Kayli’s toddlerhood has been marked by two massive life events: we moved right before she turned two and my dad died 11 days after she turned three.  I know it’s understandable that the chaos and stress of these events impacts children.  But when she’s having crazy-insane mega tantrums, peeing on the floor and I’m in tears attempting to deal with it and with life, in general, I can’t help but think “this is my entirely fault” and can’t I just get a break?!  I mean, I know it’s not…completely my doing.  But it’s what life’s brought us.  It’s the life that she’s known and so far, for her, it mostly consists of lameness.  I also think I’ve added to her temperament by ‘giving in’ more.  Letting her watch more TV (thus she’s adding more energy reserves to her tantrum-throwing process).  I’m just trying to ‘make life easier’ for myself, which is typically doing the opposite of what’s best for her.
 

Also, let’s keep in mind, that she is, by far, our most active.  She’s our athlete.  She’s our two-days-in-a-row-of-stitches-on-the-face; she’s the trip-to-the-ER-on-our-anniversary; she’s our sweet little waking-up-with-a-broken-arm-three-days-after-dad-dies kiddo.  She’s clumsy but in nonstop movement.  So often I say, “Fine if you want to be an adrenal junky and crazy-active, but don’t be all breaky and bad at it!”  Be one or the other: active and awesome or clumsy and cautious.  Kayli is my puppy.  She’s the one that if I don’t get her out for her daily exercise, I shouldn’t expect her to be house-broken!  And, let’s face it, most of the time; I’ve done a piss-poor job of ‘doing’ stuff with her because of how life’s been.  Excuses and the reason why mom sucks with #3.
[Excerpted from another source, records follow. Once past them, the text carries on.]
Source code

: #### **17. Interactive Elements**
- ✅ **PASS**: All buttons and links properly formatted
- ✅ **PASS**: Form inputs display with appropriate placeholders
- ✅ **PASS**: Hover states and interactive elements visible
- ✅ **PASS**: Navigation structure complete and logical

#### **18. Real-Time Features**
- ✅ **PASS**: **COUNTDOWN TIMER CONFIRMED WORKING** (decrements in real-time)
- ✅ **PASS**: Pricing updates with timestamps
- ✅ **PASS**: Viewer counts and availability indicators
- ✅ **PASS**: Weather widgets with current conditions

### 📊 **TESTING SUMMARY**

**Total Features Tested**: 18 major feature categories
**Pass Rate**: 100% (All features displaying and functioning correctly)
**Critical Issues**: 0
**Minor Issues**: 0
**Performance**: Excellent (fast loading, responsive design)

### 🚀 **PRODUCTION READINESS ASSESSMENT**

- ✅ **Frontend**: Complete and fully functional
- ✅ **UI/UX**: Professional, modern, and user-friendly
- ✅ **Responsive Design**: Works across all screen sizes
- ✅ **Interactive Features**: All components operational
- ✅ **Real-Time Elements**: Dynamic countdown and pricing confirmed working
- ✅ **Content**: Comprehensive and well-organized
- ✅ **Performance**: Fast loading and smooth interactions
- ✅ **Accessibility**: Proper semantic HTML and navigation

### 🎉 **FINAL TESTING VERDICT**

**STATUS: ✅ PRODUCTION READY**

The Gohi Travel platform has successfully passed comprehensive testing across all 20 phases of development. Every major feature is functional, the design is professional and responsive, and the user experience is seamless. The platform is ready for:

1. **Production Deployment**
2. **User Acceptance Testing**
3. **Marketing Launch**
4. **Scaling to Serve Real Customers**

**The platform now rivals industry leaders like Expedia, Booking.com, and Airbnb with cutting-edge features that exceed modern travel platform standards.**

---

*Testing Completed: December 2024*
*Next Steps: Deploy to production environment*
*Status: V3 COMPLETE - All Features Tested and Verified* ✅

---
 We should've known that, walking at 10 months, meant non-stop movin' for this little lady.
 ER trip on our Anniversary: Dislocated elbow (re-dislocated two days later).
 After two days of stitches.  And she's still smiling. 
Notice Kayli's 'bulky' left arm -- cast for 3 weeks for 'mysterious' broken(?!) arm
 
Good thing we’re done having kids.  I’ve already done enough not-awesome to 3 people!  At least CPS hasn't stopped in and no one's been in Juvie...yet.